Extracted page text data
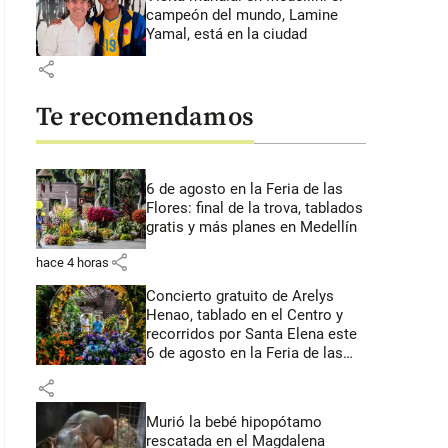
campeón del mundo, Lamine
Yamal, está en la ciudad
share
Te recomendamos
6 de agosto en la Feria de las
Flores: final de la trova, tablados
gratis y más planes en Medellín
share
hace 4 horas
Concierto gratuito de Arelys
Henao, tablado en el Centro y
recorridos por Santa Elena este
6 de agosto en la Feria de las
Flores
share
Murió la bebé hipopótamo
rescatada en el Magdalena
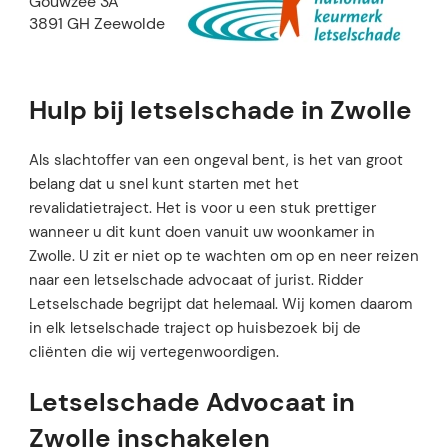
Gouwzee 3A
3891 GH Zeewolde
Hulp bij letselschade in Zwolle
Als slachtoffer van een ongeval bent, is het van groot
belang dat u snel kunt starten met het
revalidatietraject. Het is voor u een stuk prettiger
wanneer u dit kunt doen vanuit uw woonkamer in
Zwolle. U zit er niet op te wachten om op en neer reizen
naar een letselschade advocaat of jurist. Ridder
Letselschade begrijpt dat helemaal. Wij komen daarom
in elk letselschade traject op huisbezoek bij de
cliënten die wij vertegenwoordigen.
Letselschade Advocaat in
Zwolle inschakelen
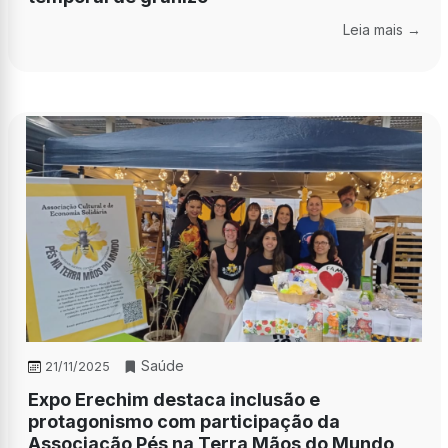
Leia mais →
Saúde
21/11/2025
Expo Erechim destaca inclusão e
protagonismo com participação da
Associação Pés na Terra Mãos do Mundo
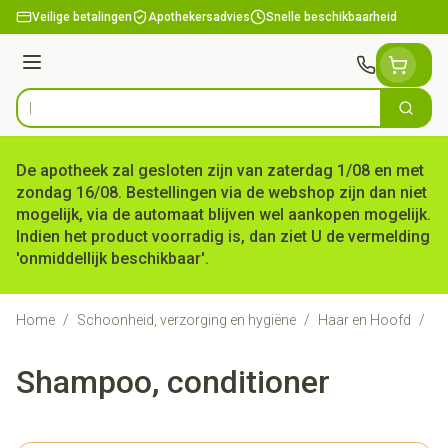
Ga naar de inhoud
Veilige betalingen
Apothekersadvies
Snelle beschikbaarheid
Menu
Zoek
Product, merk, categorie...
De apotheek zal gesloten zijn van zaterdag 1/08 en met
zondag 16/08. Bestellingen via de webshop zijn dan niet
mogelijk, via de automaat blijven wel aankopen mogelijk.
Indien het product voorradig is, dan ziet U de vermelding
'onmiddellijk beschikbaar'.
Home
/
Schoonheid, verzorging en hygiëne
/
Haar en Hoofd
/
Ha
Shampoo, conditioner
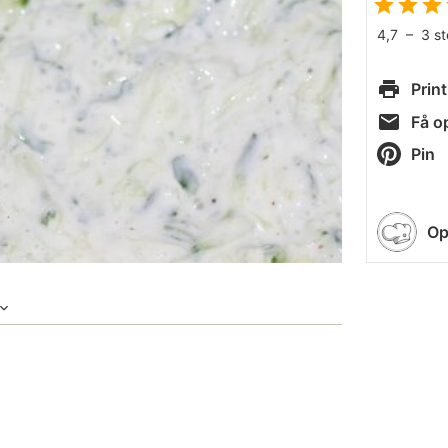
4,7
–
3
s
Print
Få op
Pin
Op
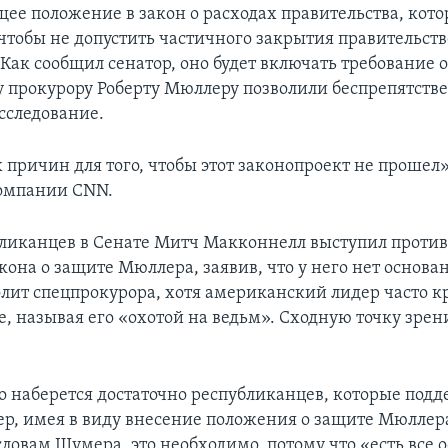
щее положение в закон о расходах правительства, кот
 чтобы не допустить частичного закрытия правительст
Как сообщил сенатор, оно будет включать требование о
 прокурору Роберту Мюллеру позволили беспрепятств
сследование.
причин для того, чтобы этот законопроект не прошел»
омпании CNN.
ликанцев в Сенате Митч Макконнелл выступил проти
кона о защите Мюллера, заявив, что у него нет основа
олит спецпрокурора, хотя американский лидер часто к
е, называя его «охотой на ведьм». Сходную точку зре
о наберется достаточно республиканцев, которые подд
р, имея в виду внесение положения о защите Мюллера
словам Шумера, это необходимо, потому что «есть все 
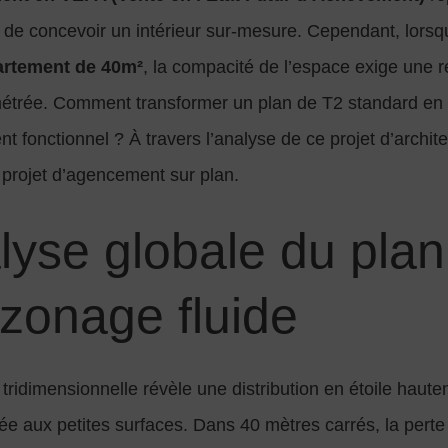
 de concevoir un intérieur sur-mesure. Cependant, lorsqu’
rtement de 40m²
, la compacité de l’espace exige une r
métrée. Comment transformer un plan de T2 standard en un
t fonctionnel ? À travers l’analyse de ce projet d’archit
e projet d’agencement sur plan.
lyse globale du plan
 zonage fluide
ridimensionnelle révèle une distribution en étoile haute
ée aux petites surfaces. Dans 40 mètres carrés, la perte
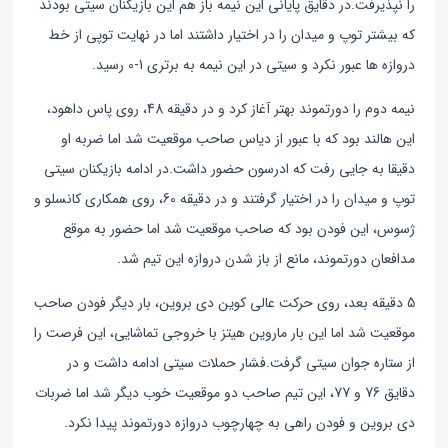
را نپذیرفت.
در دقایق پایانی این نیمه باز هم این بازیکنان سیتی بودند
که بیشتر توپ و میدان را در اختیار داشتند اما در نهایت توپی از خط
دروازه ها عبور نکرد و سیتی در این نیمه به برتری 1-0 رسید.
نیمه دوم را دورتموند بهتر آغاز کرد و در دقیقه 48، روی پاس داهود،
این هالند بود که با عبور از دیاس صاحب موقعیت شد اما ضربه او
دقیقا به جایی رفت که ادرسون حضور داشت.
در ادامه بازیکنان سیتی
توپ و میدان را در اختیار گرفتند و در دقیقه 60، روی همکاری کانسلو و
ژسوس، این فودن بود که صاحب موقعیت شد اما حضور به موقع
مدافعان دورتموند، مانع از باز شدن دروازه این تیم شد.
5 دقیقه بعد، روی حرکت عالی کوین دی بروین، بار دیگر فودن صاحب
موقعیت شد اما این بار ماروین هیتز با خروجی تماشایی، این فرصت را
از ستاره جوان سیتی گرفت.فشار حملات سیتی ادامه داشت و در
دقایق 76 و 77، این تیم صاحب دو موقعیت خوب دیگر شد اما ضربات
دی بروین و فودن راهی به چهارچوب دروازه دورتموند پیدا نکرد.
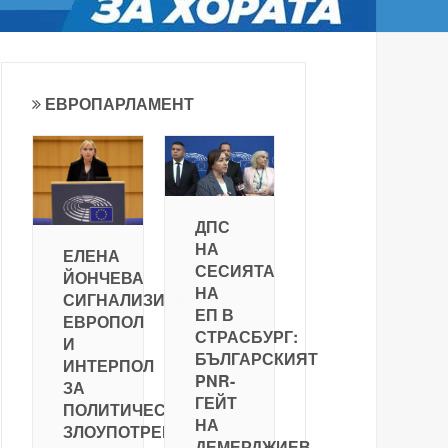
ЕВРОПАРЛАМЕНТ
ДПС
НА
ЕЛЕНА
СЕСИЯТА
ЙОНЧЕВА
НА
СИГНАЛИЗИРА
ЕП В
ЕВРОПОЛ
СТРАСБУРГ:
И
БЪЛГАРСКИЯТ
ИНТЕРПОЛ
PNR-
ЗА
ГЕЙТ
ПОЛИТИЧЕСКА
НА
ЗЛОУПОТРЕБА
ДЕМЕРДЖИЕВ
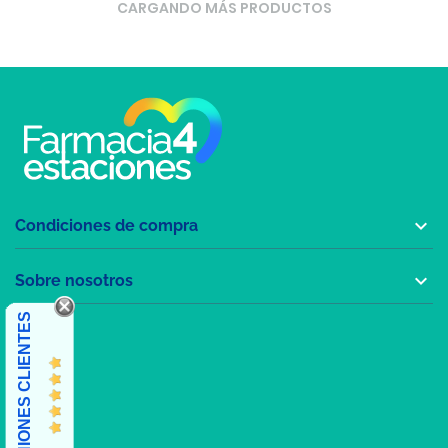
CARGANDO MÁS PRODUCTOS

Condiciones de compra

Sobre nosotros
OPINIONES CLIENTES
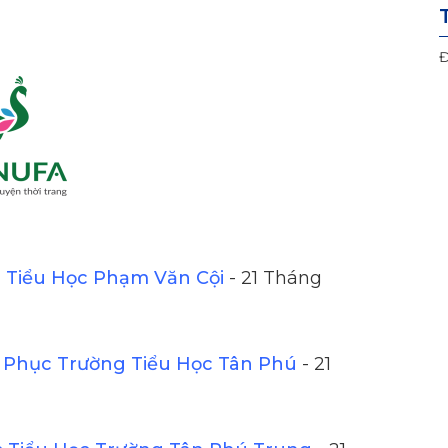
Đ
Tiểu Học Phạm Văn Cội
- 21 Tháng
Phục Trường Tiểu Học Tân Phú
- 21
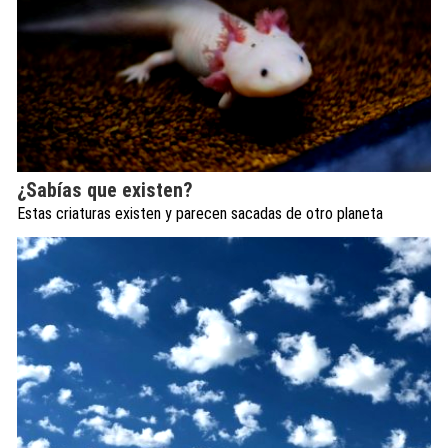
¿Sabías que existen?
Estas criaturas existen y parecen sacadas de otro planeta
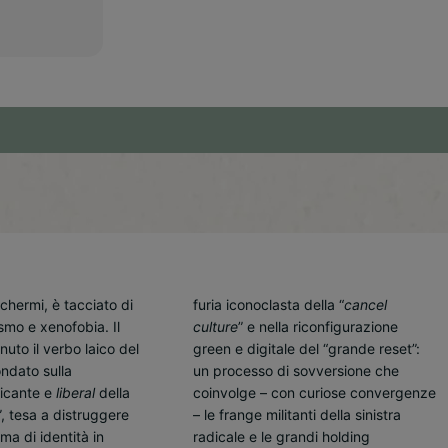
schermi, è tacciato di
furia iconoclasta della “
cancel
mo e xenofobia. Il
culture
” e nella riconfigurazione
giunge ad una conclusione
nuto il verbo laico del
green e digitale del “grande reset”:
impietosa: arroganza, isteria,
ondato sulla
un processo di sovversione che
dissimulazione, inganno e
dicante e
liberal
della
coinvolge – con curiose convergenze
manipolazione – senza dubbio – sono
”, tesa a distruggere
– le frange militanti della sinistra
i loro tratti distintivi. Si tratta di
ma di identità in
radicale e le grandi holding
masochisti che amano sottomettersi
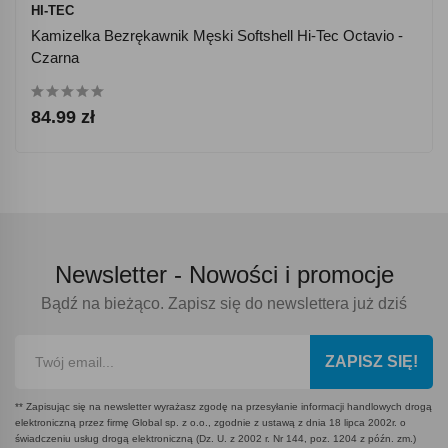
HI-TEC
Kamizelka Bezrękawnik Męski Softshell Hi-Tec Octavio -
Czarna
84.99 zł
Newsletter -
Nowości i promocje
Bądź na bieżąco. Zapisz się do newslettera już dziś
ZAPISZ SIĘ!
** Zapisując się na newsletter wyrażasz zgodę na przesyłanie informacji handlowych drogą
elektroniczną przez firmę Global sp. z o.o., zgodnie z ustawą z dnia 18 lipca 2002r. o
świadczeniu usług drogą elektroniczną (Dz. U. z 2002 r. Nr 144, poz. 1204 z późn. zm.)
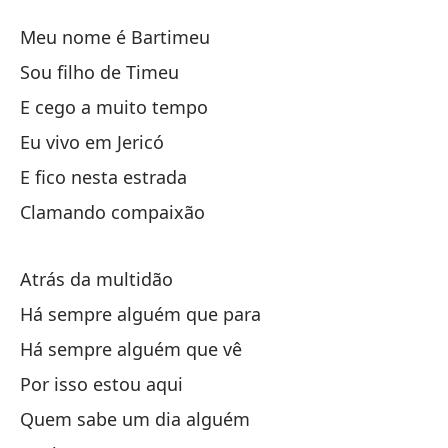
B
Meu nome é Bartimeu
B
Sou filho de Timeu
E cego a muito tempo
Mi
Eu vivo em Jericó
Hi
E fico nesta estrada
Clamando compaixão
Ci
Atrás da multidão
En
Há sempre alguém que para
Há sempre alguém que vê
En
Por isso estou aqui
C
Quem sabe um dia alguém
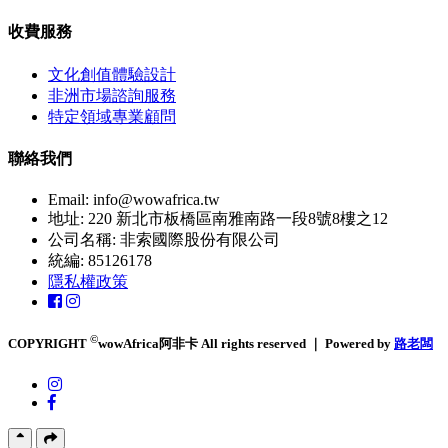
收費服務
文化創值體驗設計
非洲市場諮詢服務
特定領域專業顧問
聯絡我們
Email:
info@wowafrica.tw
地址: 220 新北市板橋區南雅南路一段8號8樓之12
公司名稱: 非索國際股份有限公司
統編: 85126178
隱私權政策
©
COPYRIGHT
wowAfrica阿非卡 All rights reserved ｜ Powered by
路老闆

— Aim of the exercise —
The data above should be set down again exactly, with the pictures omitted.

— Written response —
campeón del mundo, Lamine
Yamal, está en la ciudad
share
Te recomendamos
6 de agosto en la Feria de las
Flores: final de la trova, tablados
gratis y más planes en Medellín
share
hace 4 horas
Concierto gratuito de Arelys
Henao, tablado en el Centro y
recorridos por Santa Elena este
6 de agosto en la Feria de las
Flores
share
Murió la bebé hipopótamo
rescatada en el Magdalena
Gouwzee 3A
3891 GH Zeewolde
Hulp bij letselschade in Zwolle
Als slachtoffer van een ongeval bent, is het van groot
belang dat u snel kunt starten met het
revalidatietraject. Het is voor u een stuk prettiger
wanneer u dit kunt doen vanuit uw woonkamer in
Zwolle. U zit er niet op te wachten om op en neer reizen
naar een letselschade advocaat of jurist. Ridder
Letselschade begrijpt dat helemaal. Wij komen daarom
in elk letselschade traject op huisbezoek bij de
cliënten die wij vertegenwoordigen.
Letselschade Advocaat in
Zwolle inschakelen
Leia mais →
Saúde
21/11/2025
Expo Erechim destaca inclusão e
protagonismo com participação da
Associação Pés na Terra Mãos do Mundo
Ga naar de inhoud
Veilige betalingen
Apothekersadvies
Snelle beschikbaarheid
Menu
Zoek
Product, merk, categorie...
De apotheek zal gesloten zijn van zaterdag 1/08 en met
zondag 16/08. Bestellingen via de webshop zijn dan niet
mogelijk, via de automaat blijven wel aankopen mogelijk.
Indien het product voorradig is, dan ziet U de vermelding
'onmiddellijk beschikbaar'.
Home
/
Schoonheid, verzorging en hygiëne
/
Haar en Hoofd
/
Ha
Shampoo, conditioner
4,7
–
3
s
Print
Få op
Pin
Op
щее положение в закон о расходах правительства, кот
 чтобы не допустить частичного закрытия правительст
Как сообщил сенатор, оно будет включать требование о
 прокурору Роберту Мюллеру позволили беспрепятств
сследование.
причин для того, чтобы этот законопроект не прошел»
омпании CNN.
ликанцев в Сенате Митч Макконнелл выступил проти
кона о защите Мюллера, заявив, что у него нет основа
олит спецпрокурора, хотя американский лидер часто к
е, называя его «охотой на ведьм». Сходную точку зре
о наберется достаточно республиканцев, которые подд
р, имея в виду внесение положения о защите Мюллера
словам Шумера, это необходимо, потому что «есть все 
 de concevoir un intérieur sur-mesure. Cependant, lorsqu’
rtement de 40m²
, la compacité de l’espace exige une r
métrée. Comment transformer un plan de T2 standard en un
t fonctionnel ? À travers l’analyse de ce projet d’archit
e projet d’agencement sur plan.
lyse globale du plan
 zonage fluide
ridimensionnelle révèle une distribution en étoile haute
ée aux petites surfaces. Dans 40 mètres carrés, la perte
را نپذیرفت.
در دقایق پایانی این نیمه باز هم این بازیکنان سیتی بودند
که بیشتر توپ و میدان را در اختیار داشتند اما در نهایت توپی از خط
دروازه ها عبور نکرد و سیتی در این نیمه به برتری 1-0 رسید.
نیمه دوم را دورتموند بهتر آغاز کرد و در دقیقه 48، روی پاس داهود،
این هالند بود که با عبور از دیاس صاحب موقعیت شد اما ضربه او
دقیقا به جایی رفت که ادرسون حضور داشت.
در ادامه بازیکنان سیتی
توپ و میدان را در اختیار گرفتند و در دقیقه 60، روی همکاری کانسلو و
ژسوس، این فودن بود که صاحب موقعیت شد اما حضور به موقع
مدافعان دورتموند، مانع از باز شدن دروازه این تیم شد.
5 دقیقه بعد، روی حرکت عالی کوین دی بروین، بار دیگر فودن صاحب
موقعیت شد اما این بار ماروین هیتز با خروجی تماشایی، این فرصت را
از ستاره جوان سیتی گرفت.فشار حملات سیتی ادامه داشت و در
دقایق 76 و 77، این تیم صاحب دو موقعیت خوب دیگر شد اما ضربات
دی بروین و فودن راهی به چهارچوب دروازه دورتموند پیدا نکرد.
ЕВРОПАРЛАМЕНТ
ДПС
НА
ЕЛЕНА
СЕСИЯТА
ЙОНЧЕВА
НА
СИГНАЛИЗИРА
ЕП В
ЕВРОПОЛ
СТРАСБУРГ:
И
БЪЛГАРСКИЯТ
ИНТЕРПОЛ
PNR-
ЗА
ГЕЙТ
ПОЛИТИЧЕСКА
НА
ЗЛОУПОТРЕБА
ДЕМЕРДЖИЕВ
CARGANDO MÁS PRODUCTOS

Condiciones de compra

Sobre nosotros
OPINIONES CLIENTES
Đ
Tiểu Học Phạm Văn Cội
- 21 Tháng
Phục Trường Tiểu Học Tân Phú
- 21
¿Sabías que existen?
Estas criaturas existen y parecen sacadas de otro planeta
schermi, è tacciato di
furia iconoclasta della “
cancel
mo e xenofobia. Il
culture
” e nella riconfigurazione
giunge ad una conclusione
nuto il verbo laico del
green e digitale del “grande reset”:
impietosa: arroganza, isteria,
ondato sulla
un processo di sovversione che
dissimulazione, inganno e
dicante e
liberal
della
coinvolge – con curiose convergenze
manipolazione – senza dubbio – sono
”, tesa a distruggere
– le frange militanti della sinistra
i loro tratti distintivi. Si tratta di
ma di identità in
radicale e le grandi holding
masochisti che amano sottomettersi
HI-TEC
Kamizelka Bezrękawnik Męski Softshell Hi-Tec Octavio -
Czarna
84.99 zł
Newsletter -
Nowości i promocje
Bądź na bieżąco. Zapisz się do newslettera już dziś
ZAPISZ SIĘ!
** Zapisując się na newsletter wyrażasz zgodę na przesyłanie informacji handlowych drogą
elektroniczną przez firmę Global sp. z o.o., zgodnie z ustawą z dnia 18 lipca 2002r. o
świadczeniu usług drogą elektroniczną (Dz. U. z 2002 r. Nr 144, poz. 1204 z późn. zm.)
B
Meu nome é Bartimeu
B
Sou filho de Timeu
E cego a muito tempo
Mi
Eu vivo em Jericó
Hi
E fico nesta estrada
Clamando compaixão
Ci
Atrás da multidão
En
Há sempre alguém que para
Há sempre alguém que vê
En
Por isso estou aqui
C
Quem sabe um dia alguém
收費服務
文化創值體驗設計
非洲市場諮詢服務
特定領域專業顧問
聯絡我們
Email:
info@wowafrica.tw
地址: 220 新北市板橋區南雅南路一段8號8樓之12
公司名稱: 非索國際股份有限公司
統編: 85126178
隱私權政策
©
COPYRIGHT
wowAfrica阿非卡 All rights reserved ｜ Powered by
路老闆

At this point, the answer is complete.